- Country: United States
- Language: English
- Genre: Science fiction

Publication
- Published in: Star Science Fiction Stories No.3
- Publisher: Ballantine Books
- Media type: Print (Paperback)
- Publication date: 1955

= It's Such a Beautiful Day (short story) =

"It's Such A Beautiful Day" is a science fiction short story by American writer Isaac Asimov. It was first published in 1955 in Star Science Fiction Stories No.3, an anthology of original stories edited by Frederik Pohl, and later reprinted in the 1969 collection Nightfall and Other Stories.

==Plot summary==
Set in the year 2117, the story presents District A-3, a newly built suburb of San Francisco, and the world's first community to be built entirely using Doors, a method of travel via teleportation.

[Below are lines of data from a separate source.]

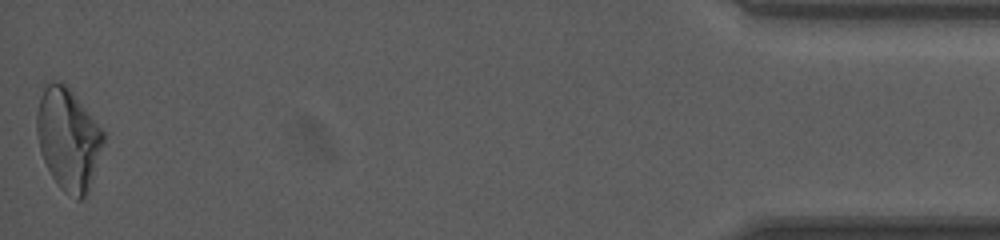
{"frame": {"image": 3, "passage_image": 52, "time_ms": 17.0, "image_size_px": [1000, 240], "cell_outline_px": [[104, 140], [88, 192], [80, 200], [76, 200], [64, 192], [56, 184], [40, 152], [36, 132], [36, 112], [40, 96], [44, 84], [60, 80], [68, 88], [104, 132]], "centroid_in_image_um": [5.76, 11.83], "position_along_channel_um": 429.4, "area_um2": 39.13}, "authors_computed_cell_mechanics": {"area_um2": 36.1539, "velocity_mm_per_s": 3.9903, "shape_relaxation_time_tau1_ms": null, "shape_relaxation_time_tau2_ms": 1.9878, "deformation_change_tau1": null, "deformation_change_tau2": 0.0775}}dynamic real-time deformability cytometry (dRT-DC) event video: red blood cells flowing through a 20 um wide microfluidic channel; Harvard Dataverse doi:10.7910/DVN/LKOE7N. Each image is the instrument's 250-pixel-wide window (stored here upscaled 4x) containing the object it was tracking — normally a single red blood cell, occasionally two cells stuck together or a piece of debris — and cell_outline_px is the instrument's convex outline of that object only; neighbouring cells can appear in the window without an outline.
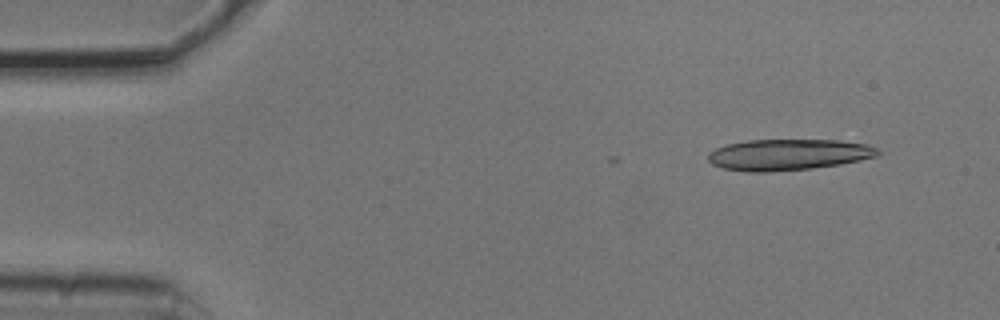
{"species": "common noctule bat (a hibernating species)", "species_latin": "Nyctalus noctula", "temperature_condition": "cold", "stored_images_in_passage": 2, "camera_frame_rate_fps": 3000, "um_per_image_px": 0.085, "animal": {"sex": "male", "body_mass_g": 20.5, "forearm_length_mm": 52.5}, "frame": {"image": 1, "passage_image": 1, "time_ms": 0.0, "image_size_px": [1000, 320], "cell_outline_px": [[880, 152], [876, 156], [860, 160], [840, 164], [812, 168], [768, 172], [748, 172], [720, 168], [712, 164], [708, 160], [708, 152], [716, 148], [728, 144], [748, 140], [840, 140], [868, 144], [876, 148]], "centroid_in_image_um": [66.98, 13.15], "position_along_channel_um": 18.0, "area_um2": 30.87}}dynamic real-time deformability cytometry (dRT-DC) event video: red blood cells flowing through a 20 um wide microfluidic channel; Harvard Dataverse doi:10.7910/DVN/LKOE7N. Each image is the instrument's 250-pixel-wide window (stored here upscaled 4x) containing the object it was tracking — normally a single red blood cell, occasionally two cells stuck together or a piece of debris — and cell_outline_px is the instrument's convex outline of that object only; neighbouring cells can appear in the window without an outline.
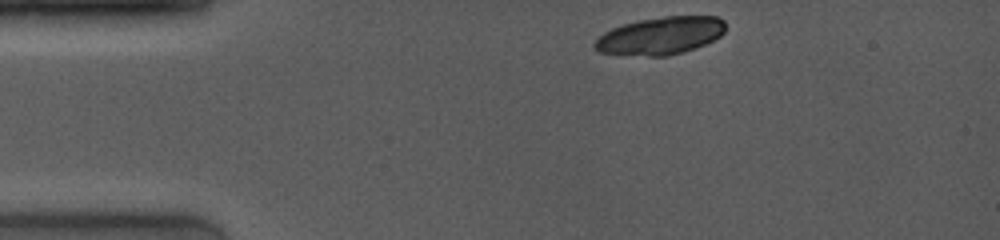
{"species": "common noctule bat (a hibernating species)", "species_latin": "Nyctalus noctula", "temperature_condition": "room temperature", "stored_images_in_passage": 2, "camera_frame_rate_fps": 4000, "um_per_image_px": 0.085, "animal": {"sex": "female", "body_mass_g": 19.0, "forearm_length_mm": 53.3}, "frame": {"image": 1, "passage_image": 1, "time_ms": 0.0, "image_size_px": [1000, 240], "cell_outline_px": [[724, 32], [720, 36], [704, 44], [684, 52], [668, 56], [648, 56], [596, 52], [592, 44], [604, 32], [612, 28], [624, 24], [640, 20], [664, 16], [716, 16], [724, 20]], "centroid_in_image_um": [56.12, 3.04], "position_along_channel_um": 28.9, "area_um2": 28.55}}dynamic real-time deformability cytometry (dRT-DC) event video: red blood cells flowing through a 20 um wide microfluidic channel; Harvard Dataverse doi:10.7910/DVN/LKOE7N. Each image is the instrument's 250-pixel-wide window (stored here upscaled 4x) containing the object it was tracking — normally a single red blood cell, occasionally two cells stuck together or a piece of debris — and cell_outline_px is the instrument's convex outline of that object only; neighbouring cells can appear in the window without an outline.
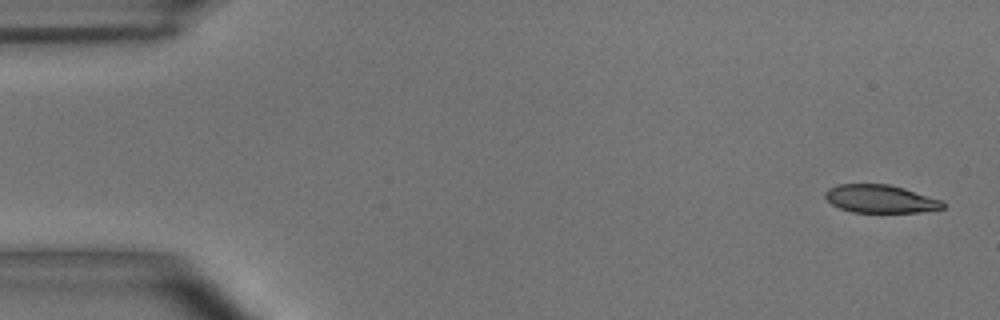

When the Door that transfers him from home to school fails, Richard "Dickie" Hanshaw takes a dislike to the method and starts to wander outside in the unfamiliar open, exposed to the elements. When he catches a cold, Mrs. Hanshaw is horrified and takes him to see Dr. Sloane, a psychiatrist, afraid that her son's wanderings are signs of a mental abnormality.

Despite his own misgivings, Dr. Sloane invites Dickie to go for a walk with him in the open, and Sloane learns to understand and appreciate the boy's dislike of moving around by matter transference and his newly acquired interest in the open air. Dr. Sloane advises Mrs. Hanshaw not to disapprove of Dickie's odd hobby so heavily, to treat it as if it is no big deal. This will remove its tantalizing aura of forbiddenness, and soon Dickie will lose interest in it and turn his attention to more "normal" interests.

At the conclusion of his consultation with Dickie and Mrs. Hanshaw, Dr. Sloane succumbs to Dickie's viewpoint and says, "You know, it's such a beautiful day that I think I'll walk."